Kolejny  dzień miał inny charakter niż poprzednie. Zaczęliśmy go od zwiedzania Twierdzy Osowiec pod przewodnictwem pana Mirosława "Mirusia", który okazał się najlepszym i najdowcipniejszym przewodnikiem na świecie!!! Potem w Tykocinie zwiedziliśmy synagogę i kościół oraz poznaliśmy dzieje miasteczka. W Pentowie - Europejskiej Wsi Bocianiej obserwowaliśmy z wież widokowych gniazda bocianów z młodymi. Poznawanie Podlasia okazało się pasjonującą lekcją historii i dostarczyło nam niezapomnianych wrażeń.

                

               

               

  Piątek był ostatnim dniem wspaniałej przygody.
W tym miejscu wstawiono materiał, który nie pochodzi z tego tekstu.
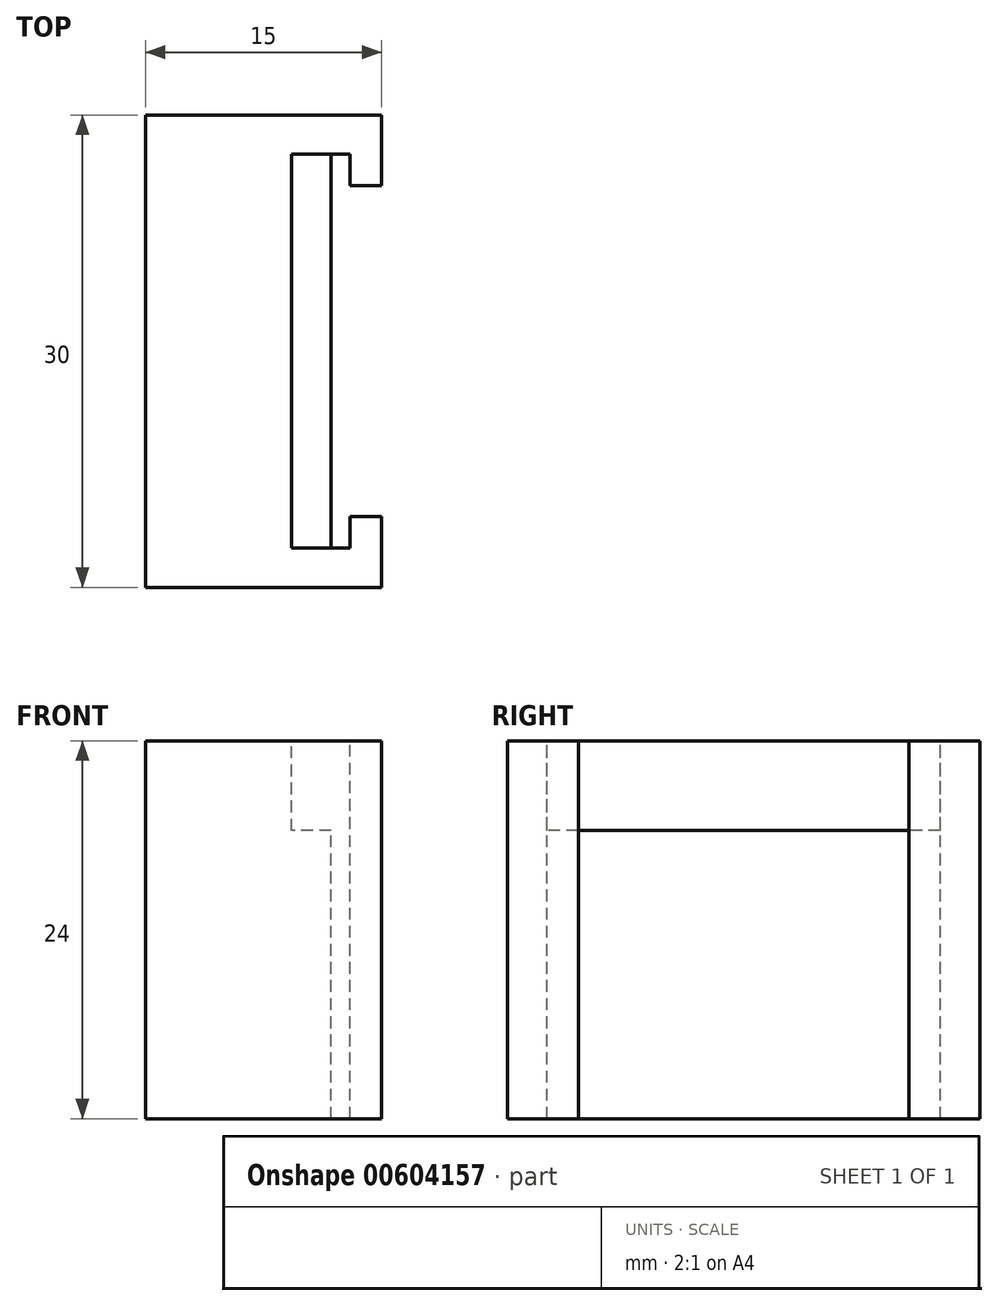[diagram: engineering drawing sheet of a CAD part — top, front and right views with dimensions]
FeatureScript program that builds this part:
annotation { "Feature Type Name" : "Feature", "Feature Type Description" : "" }
export const myFeature = defineFeature(function(context is Context, id is Id, definition is map)
    precondition{}
    {
        {
            var Q0;
            Q0=qCreatedBy(makeId("Front.planeOp"),FACE);
            var sketch = newSketch(context, id + "F0", { "sketchPlane" : qUnion([Q0])});
            skLineSegment(sketch, "E0.bottom", {"start": v(0, 0) * mm, "end": v(15, 0) * mm});
            skLineSegment(sketch, "E0.top", {"start": v(0, 24) * mm, "end": v(15, 24) * mm});
            skLineSegment(sketch, "E0.left", {"start": v(0, 0) * mm, "end": v(0, 24) * mm});
            skLineSegment(sketch, "E0.right", {"start": v(15, 0) * mm, "end": v(15, 24) * mm});
            skSolve(sketch);
        }
        {
            var Q0;
            Q0 = qSketchRegion(id + "F0", true);
            extrude(context, id + "F1", {"entities" : qUnion([Q0]), "depth" : 30 * mm, "offsetDistance" : 25 * mm});
        }
        {
            var Q0;
            Q0=makeQuery(id+"F1.opExtrude","SWEPT_FACE",FACE,{"disambiguationData":[OSD([sQuery(id+"F0.wireOp",EDGE,"E0.top")])]});
            var sketch = newSketch(context, id + "F2", { "sketchPlane" : qUnion([Q0])});
            skLineSegment(sketch, "E1.bottom", {"start": v(11.8, -2.5) * mm, "end": v(13, -2.5) * mm});
            skLineSegment(sketch, "E1.top", {"start": v(11.8, -27.5) * mm, "end": v(13, -27.5) * mm});
            skLineSegment(sketch, "E1.left", {"start": v(11.8, -2.5) * mm, "end": v(11.8, -27.5) * mm});
            skLineSegment(sketch, "E1.right", {"start": v(13, -2.5) * mm, "end": v(13, -27.5) * mm});
            skSolve(sketch);
        }
        {
            var Q0;
            Q0 = qSketchRegion(id + "F2", true);
            extrude(context, id + "F3", {"entities" : qUnion([Q0]), "operationType" : NewBodyOperationType.REMOVE, "endBound" : BoundingType.THROUGH_ALL, "oppositeDirection" : true, "depth" : 25 * mm, "offsetDistance" : 25 * mm});
        }
        {
            var Q0;
            Q0=makeQuery(id+"F1.opExtrude","SWEPT_FACE",FACE,{"disambiguationData":[OSD([sQuery(id+"F0.wireOp",EDGE,"E0.top")])]});
            var sketch = newSketch(context, id + "F4", { "sketchPlane" : qUnion([Q0])});
            skLineSegment(sketch, "E2.bottom", {"start": v(13, -4.5) * mm, "end": v(15, -4.5) * mm});
            skLineSegment(sketch, "E2.top", {"start": v(13, -25.5) * mm, "end": v(15, -25.5) * mm});
            skLineSegment(sketch, "E2.left", {"start": v(13, -4.5) * mm, "end": v(13, -25.5) * mm});
            skLineSegment(sketch, "E2.right", {"start": v(15, -4.5) * mm, "end": v(15, -25.5) * mm});
            skSolve(sketch);
        }
        {
            var Q0;
            Q0 = qSketchRegion(id + "F4", true);
            extrude(context, id + "F5", {"entities" : qUnion([Q0]), "operationType" : NewBodyOperationType.REMOVE, "endBound" : BoundingType.THROUGH_ALL, "oppositeDirection" : true, "depth" : 25 * mm, "offsetDistance" : 25 * mm});
        }
        {
            var Q0;
            Q0=makeQuery(id+"F1.opExtrude","SWEPT_FACE",FACE,{"disambiguationData":[OSD([sQuery(id+"F0.wireOp",EDGE,"E0.top")])]});
            var sketch = newSketch(context, id + "F6", { "sketchPlane" : qUnion([Q0])});
            skLineSegment(sketch, "E3.bottom", {"start": v(11.8, -2.5) * mm, "end": v(9.3, -2.5) * mm});
            skLineSegment(sketch, "E3.top", {"start": v(11.8, -27.5) * mm, "end": v(9.3, -27.5) * mm});
            skLineSegment(sketch, "E3.left", {"start": v(11.8, -2.5) * mm, "end": v(11.8, -27.5) * mm});
            skLineSegment(sketch, "E3.right", {"start": v(9.3, -2.5) * mm, "end": v(9.3, -27.5) * mm});
            skSolve(sketch);
        }
        {
            var Q0;
            Q0 = qSketchRegion(id + "F6", true);
            extrude(context, id + "F7", {"entities" : qUnion([Q0]), "operationType" : NewBodyOperationType.REMOVE, "oppositeDirection" : true, "depth" : 5.7 * mm, "offsetDistance" : 25 * mm});
        }
    });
Smutno nam, że kończy się nasza przygoda z ,, MISJĄ PRZYRODA”, nawet Goniądz żegnał nas deszczem. Wyzwania postawione przez misję zrealizowaliśmy pomyślnie i z przyjemnością. Oprócz działań terenowych  chętnie pracowaliśmy również w ośrodku, czego efektem są liczne, pomysłowe prace plastyczne i na bieżąco uzupełniane notesy reportera. Swoje wiadomości sprawdziliśmy w turnieju wiedzy o Biebrzańskim Parku Narodowym, i już wiemy, że wszyscy  wiele się tu nauczyli.

           

       

           

Dziękujemy organizatorom Misji Przyrody i pracownikom Biebrzańskiego Parku Narodowego za wspaniałe lekcje przyrody. Do zobaczenia na szlakach !!!